The truth took a little while to figure out. Noct had let the monster strike him, let sleep take him. He hadn’t recovered fast enough from his injuries, had spent so long in his wheelchair when he could have been catching up. Worst of all, when Noct woke up, he didn’t even remember his father’s name. He kept thinking of him as Regis, when everyone knew that Noct’s father was Ardyn. Ardyn Izunia, chancellor of Niflheim.
If he’d been as strong as his father, he wouldn’t have placed such a burden on him, and his father wouldn’t have had to use up all that love just to keep him alive.
If he became strong enough, Noct reasoned, he would be able to get some of his old father back.
The officers who worked in the fortress Noct and Ardyn called home started to call Noct Ardyn's “little shadow.” He trailed behind Ardyn at all times, a silent presence at his heels.

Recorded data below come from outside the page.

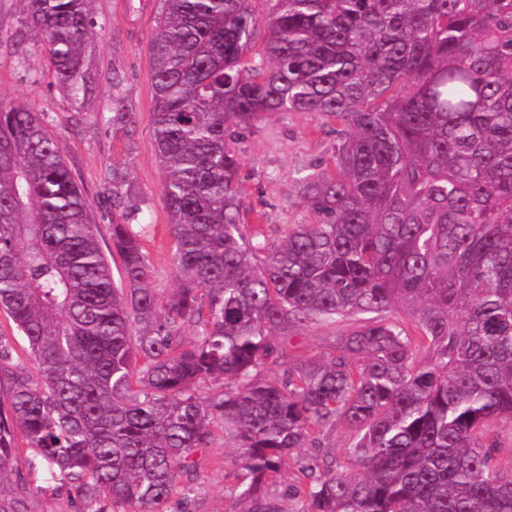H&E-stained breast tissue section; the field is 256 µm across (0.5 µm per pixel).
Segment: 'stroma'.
<instances>
[{
  "label": "stroma",
  "instance_id": "35a3bbf8",
  "mask_svg": "<svg viewBox=\"0 0 512 512\" xmlns=\"http://www.w3.org/2000/svg\"><path fill=\"white\" fill-rule=\"evenodd\" d=\"M159 0H95L94 42L86 66L89 95L73 101L56 85L47 56L31 52L33 34L24 22L21 0H0V101L45 113L76 181L89 200L104 251H111L112 170L127 174L137 222L146 230L143 250L152 269L150 286L165 297L178 281L173 270L174 240L162 196L164 174L153 138V91L149 45ZM135 115L131 134L112 129L116 109ZM336 136L329 122L312 112L272 114L246 133L239 173L245 196L242 221L262 224L277 240L289 225L316 220L300 179L329 166ZM234 449L216 434L210 448L196 456L197 478L189 500L173 497L170 512H236L232 471ZM21 453L0 482V512H74L66 490L37 492L45 474L31 470Z\"/></svg>",
  "mask_w": 512,
  "mask_h": 512
}]
</instances>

He watched him from the corner of the room at meetings, carefully hid his vegetables during meals, and curled up on benches while his father sparred with human soldiers and MT units in the training yard. By the end of the day, he would usually be asleep on his feet, stumbling several yards behind his father as they made their way to their rooms. There, he would take a bath, brush his teeth, and stare at the mirror, trying to recreate the face his dad used to wear when he was happy. He would narrow his eyes, like this, and his hair was soft on the sides, like this, and his mouth tilted just a little at an angle…
If he timed it right, he could force himself awake several hours before his father got up for the day. When he finally woke at the right hour, he got up, tiptoed around his father’s bed, and sidled out the door. The MT patrols scared him at first, but he had the metal wristband that told them he wasn’t an enemy, and he held it up between himself and their jerking, shuddering bodies as he passed. Then he made his way to the training yard.
Okay, he thought. Start small. What did the human trainees do? Lie on their stomachs, like this, and push their hands out, like this, and lift up…
He was a little more tired than usual, at first, and his arms and legs were always sore, but at least he was trying.
After a week of this, he fell asleep at dinner. He jerked awake immediately, heart tight with panic that his father had noticed, and looked up at Ardyn at his side. His father was looking at him, eyebrows raised.
“I’m sorry,” Noct said, softly.
His father smiled, but it wasn’t the smile that Noct practiced in the mirror every night. It was different, tilted at both corners, strange in its unfamiliarity.
“You know,” his father said, in a low voice. “If you didn’t get up to exercise in the middle of the night, you might be able to stay awake through the afternoon.”
Noct felt himself start to shake. He tried to hold it in, biting his lip until it hurt. “Are you mad?” he asked.
His father opened his mouth slightly, closed it, and looked away. “No, Noctis. I don’t believe so.” There was a long silence, long enough that Noct started to fidget, and Ardyn said, “If you don’t mind waking up at dawn, I can teach you how to fight the way I do.”
Noct grinned wide, and his father’s answering laugh was so warm that he carried it with him all day.